(Data entries)
================================
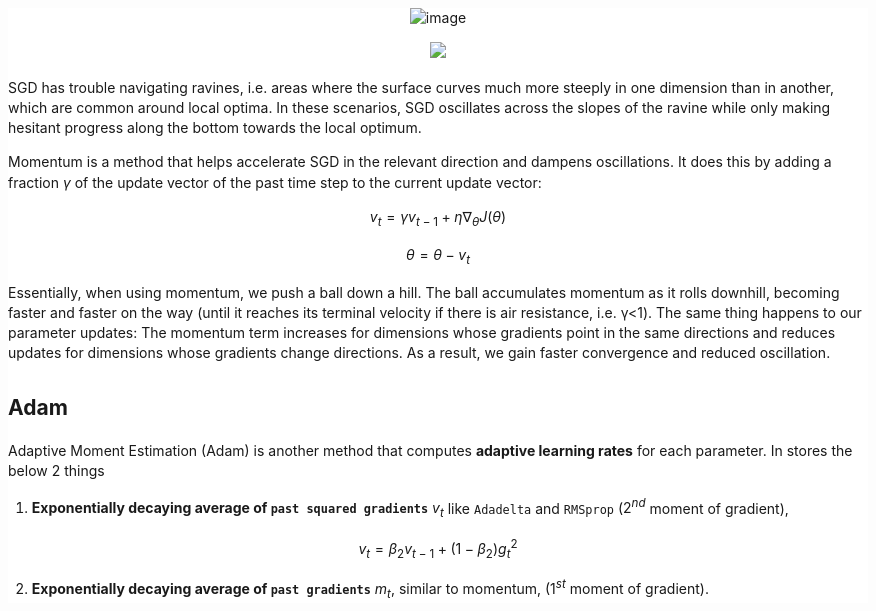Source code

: <center>

![image](https://st4.ning.com/topology/rest/1.0/file/get/3713179836?profile=RESIZE_710x)

</center>

<center>
<img src="https://blog.paperspace.com/content/images/2018/05/patho.png" height="300">
</center>

SGD has trouble navigating ravines, i.e. areas where the surface curves much more steeply in one dimension than in another, which are common around local optima. In these scenarios, SGD oscillates across the slopes of the ravine while only making hesitant progress along the bottom towards the local optimum.

Momentum is a method that helps accelerate SGD in the relevant direction and dampens oscillations. It does this by adding a fraction $\gamma$ of the update vector of the past time step to the current update vector:

<center>

$v_t = \gamma v_{t-1} + \eta \nabla_\theta J( \theta)$

</center>


<center>

$\theta = \theta - v_t$

</center>

Essentially, when using momentum, we push a ball down a hill. The ball accumulates momentum as it rolls downhill, becoming faster and faster on the way (until it reaches its terminal velocity if there is air resistance, i.e. γ<1). The same thing happens to our parameter updates: The momentum term increases for dimensions whose gradients point in the same directions and reduces updates for dimensions whose gradients change directions. As a result, we gain faster convergence and reduced oscillation.


## Adam

Adaptive Moment Estimation (Adam) is another method that computes **adaptive learning rates** for each parameter. In stores the below 2 things 

1.  **Exponentially decaying average of `past squared gradients`** $v_t$ like `Adadelta` and `RMSprop` ($2^{nd}$ moment of gradient),

<center>

$v_t = \beta_2 v_{t-1} + (1 - \beta_2) g_t^2$

</center>

2. **Exponentially decaying average of `past gradients`** $m_t$, similar to momentum, ($1^{st}$ moment of gradient). 

<center>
================================
WHAT YOU WILL DO :: In the entries above, find each line with "gamma" and copy it.

RESULT ::
Momentum is a method that helps accelerate SGD in the relevant direction and dampens oscillations. It does this by adding a fraction $\gamma$ of the update vector of the past time step to the current update vector:
$v_t = \gamma v_{t-1} + \eta \nabla_\theta J( \theta)$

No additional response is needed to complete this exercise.